Activity = Strip the pictures and reproduce the rest of the listing exactly.

Provided records =

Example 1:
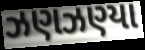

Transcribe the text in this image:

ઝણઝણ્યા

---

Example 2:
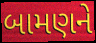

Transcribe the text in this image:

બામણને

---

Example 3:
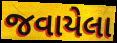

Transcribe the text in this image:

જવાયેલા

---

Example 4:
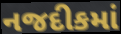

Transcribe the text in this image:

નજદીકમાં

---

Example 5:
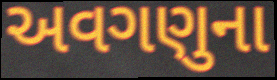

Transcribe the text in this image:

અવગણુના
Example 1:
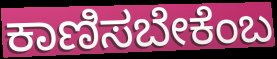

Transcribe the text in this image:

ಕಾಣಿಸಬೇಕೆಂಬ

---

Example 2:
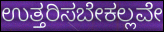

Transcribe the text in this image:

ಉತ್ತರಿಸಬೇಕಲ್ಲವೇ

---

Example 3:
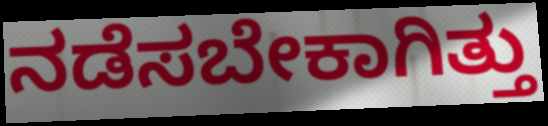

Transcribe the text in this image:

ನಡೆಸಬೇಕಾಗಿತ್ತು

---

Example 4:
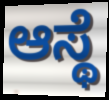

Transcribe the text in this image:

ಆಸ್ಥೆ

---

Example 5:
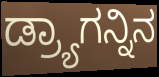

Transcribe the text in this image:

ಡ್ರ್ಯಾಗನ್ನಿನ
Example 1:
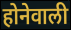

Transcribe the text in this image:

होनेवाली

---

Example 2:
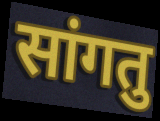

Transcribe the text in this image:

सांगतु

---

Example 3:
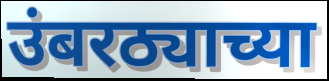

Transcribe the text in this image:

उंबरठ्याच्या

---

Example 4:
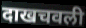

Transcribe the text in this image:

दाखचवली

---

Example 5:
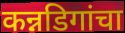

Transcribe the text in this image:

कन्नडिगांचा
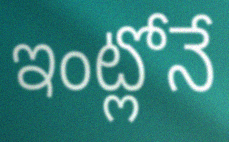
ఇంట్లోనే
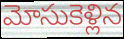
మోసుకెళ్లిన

Result of this task =
Example 1:

Transcribe the text in this image:

ઝણઝણ્યા

---

Example 2:

Transcribe the text in this image:

બામણને

---

Example 3:

Transcribe the text in this image:

જવાયેલા

---

Example 4:

Transcribe the text in this image:

નજદીકમાં

---

Example 5:

Transcribe the text in this image:

અવગણુના
Example 1:

Transcribe the text in this image:

ಕಾಣಿಸಬೇಕೆಂಬ

---

Example 2:

Transcribe the text in this image:

ಉತ್ತರಿಸಬೇಕಲ್ಲವೇ

---

Example 3:

Transcribe the text in this image:

ನಡೆಸಬೇಕಾಗಿತ್ತು

---

Example 4:

Transcribe the text in this image:

ಆಸ್ಥೆ

---

Example 5:

Transcribe the text in this image:

ಡ್ರ್ಯಾಗನ್ನಿನ
Example 1:

Transcribe the text in this image:

होनेवाली

---

Example 2:

Transcribe the text in this image:

सांगतु

---

Example 3:

Transcribe the text in this image:

उंबरठ्याच्या

---

Example 4:

Transcribe the text in this image:

दाखचवली

---

Example 5:

Transcribe the text in this image:

कन्नडिगांचा
ఇంట్లోనే
మోసుకెళ్లిన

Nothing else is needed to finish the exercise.